--- Materials provided ---
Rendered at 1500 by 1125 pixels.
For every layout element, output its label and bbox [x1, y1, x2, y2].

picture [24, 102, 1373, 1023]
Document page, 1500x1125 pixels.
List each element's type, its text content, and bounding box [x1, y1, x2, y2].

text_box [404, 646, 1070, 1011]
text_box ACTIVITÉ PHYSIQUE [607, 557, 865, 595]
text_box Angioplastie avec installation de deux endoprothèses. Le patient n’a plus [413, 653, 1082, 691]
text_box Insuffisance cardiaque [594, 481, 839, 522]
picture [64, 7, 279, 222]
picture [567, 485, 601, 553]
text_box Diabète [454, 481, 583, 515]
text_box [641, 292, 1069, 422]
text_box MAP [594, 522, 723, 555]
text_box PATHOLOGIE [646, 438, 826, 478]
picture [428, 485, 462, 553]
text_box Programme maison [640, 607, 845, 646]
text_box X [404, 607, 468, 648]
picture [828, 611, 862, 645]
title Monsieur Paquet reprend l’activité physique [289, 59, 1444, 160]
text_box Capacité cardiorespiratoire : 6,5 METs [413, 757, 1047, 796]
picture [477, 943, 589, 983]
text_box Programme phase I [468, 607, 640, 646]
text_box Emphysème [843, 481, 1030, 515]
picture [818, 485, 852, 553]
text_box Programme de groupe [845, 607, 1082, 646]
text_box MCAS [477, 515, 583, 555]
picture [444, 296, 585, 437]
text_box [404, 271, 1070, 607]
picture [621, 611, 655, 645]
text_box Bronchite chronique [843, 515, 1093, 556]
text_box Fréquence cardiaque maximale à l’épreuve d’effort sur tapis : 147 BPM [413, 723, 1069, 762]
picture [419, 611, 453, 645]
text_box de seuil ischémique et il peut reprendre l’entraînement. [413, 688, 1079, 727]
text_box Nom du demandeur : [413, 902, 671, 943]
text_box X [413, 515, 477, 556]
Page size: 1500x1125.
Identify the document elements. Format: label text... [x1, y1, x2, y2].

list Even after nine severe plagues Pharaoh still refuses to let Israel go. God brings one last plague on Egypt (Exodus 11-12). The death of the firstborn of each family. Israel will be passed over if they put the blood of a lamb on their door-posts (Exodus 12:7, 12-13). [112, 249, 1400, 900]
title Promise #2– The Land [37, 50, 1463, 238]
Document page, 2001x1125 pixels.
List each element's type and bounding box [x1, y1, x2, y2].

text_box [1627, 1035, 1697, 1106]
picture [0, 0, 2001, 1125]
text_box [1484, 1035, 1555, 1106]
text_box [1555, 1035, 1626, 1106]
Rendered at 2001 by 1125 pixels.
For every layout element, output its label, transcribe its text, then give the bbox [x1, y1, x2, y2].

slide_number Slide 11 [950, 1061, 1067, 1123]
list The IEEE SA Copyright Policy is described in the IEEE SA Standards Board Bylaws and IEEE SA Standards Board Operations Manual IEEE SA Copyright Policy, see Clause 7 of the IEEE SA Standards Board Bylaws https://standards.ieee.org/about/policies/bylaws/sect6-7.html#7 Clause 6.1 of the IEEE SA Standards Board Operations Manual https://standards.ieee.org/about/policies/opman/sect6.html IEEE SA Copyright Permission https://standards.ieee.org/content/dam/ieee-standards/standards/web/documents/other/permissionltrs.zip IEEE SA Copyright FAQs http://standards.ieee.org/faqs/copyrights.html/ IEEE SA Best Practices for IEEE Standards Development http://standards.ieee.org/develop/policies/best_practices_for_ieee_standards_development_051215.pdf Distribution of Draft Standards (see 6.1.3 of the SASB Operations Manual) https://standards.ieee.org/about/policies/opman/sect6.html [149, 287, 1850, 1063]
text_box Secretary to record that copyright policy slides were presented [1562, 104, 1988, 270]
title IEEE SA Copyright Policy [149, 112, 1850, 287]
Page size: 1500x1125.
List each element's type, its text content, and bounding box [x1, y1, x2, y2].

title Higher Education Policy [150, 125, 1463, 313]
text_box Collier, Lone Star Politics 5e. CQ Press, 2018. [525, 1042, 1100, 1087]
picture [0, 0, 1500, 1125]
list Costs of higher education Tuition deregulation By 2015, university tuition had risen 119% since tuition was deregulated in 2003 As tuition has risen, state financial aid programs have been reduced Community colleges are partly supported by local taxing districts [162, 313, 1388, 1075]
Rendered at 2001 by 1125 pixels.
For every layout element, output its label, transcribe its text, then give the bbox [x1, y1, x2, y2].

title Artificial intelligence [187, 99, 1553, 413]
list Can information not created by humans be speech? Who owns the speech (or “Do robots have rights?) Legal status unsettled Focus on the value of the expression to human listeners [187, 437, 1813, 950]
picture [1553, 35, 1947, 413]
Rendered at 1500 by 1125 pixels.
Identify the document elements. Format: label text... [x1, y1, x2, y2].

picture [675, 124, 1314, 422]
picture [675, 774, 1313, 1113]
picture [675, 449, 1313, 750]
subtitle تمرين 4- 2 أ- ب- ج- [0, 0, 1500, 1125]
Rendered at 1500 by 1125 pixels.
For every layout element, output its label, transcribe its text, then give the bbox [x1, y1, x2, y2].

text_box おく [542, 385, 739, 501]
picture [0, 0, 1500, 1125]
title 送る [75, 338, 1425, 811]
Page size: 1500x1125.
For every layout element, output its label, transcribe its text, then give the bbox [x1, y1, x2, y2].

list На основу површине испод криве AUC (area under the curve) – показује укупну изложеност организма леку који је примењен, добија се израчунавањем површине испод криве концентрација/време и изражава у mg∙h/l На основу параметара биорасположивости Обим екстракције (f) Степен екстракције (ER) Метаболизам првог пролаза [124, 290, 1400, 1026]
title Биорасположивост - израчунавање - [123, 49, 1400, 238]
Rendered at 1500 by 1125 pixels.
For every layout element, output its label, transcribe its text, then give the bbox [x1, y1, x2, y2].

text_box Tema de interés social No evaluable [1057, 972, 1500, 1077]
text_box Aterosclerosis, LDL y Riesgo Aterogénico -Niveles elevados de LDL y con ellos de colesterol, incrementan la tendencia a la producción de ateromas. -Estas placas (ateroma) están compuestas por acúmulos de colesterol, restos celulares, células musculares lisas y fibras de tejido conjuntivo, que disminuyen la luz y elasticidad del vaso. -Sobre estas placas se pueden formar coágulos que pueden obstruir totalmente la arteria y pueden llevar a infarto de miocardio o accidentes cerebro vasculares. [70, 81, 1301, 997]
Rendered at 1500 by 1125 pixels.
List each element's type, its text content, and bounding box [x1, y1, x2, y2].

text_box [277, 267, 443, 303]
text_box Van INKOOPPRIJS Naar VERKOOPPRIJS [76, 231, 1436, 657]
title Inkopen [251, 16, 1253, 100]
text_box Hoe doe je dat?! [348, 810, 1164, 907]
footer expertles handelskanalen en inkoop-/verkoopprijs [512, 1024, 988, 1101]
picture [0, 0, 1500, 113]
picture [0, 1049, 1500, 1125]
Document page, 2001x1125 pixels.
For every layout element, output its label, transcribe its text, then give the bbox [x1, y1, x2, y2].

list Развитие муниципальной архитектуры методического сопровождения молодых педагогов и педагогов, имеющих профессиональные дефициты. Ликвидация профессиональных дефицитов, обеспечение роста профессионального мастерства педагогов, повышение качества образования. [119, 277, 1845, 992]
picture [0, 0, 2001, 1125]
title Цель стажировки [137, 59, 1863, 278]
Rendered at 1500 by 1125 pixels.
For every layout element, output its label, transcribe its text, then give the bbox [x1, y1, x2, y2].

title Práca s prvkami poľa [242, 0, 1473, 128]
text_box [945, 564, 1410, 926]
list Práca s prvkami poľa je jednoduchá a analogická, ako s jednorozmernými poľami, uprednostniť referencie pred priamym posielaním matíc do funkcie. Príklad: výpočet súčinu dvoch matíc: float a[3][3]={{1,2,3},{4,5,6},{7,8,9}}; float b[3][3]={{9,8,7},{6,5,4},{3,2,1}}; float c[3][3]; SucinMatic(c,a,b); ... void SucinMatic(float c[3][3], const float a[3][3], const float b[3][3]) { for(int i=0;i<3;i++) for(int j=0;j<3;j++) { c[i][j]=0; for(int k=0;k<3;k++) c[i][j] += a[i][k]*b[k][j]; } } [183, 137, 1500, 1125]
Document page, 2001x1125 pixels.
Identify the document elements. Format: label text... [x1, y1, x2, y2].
---
Could you retype exactly the lines from the first one of the records through the line containing "Document page, 1500x1125 pixels.", both included, and nothing more?

▶ _Answer box_
Rendered at 1500 by 1125 pixels.
For every layout element, output its label and bbox [x1, y1, x2, y2].

picture [24, 102, 1373, 1023]
Document page, 1500x1125 pixels.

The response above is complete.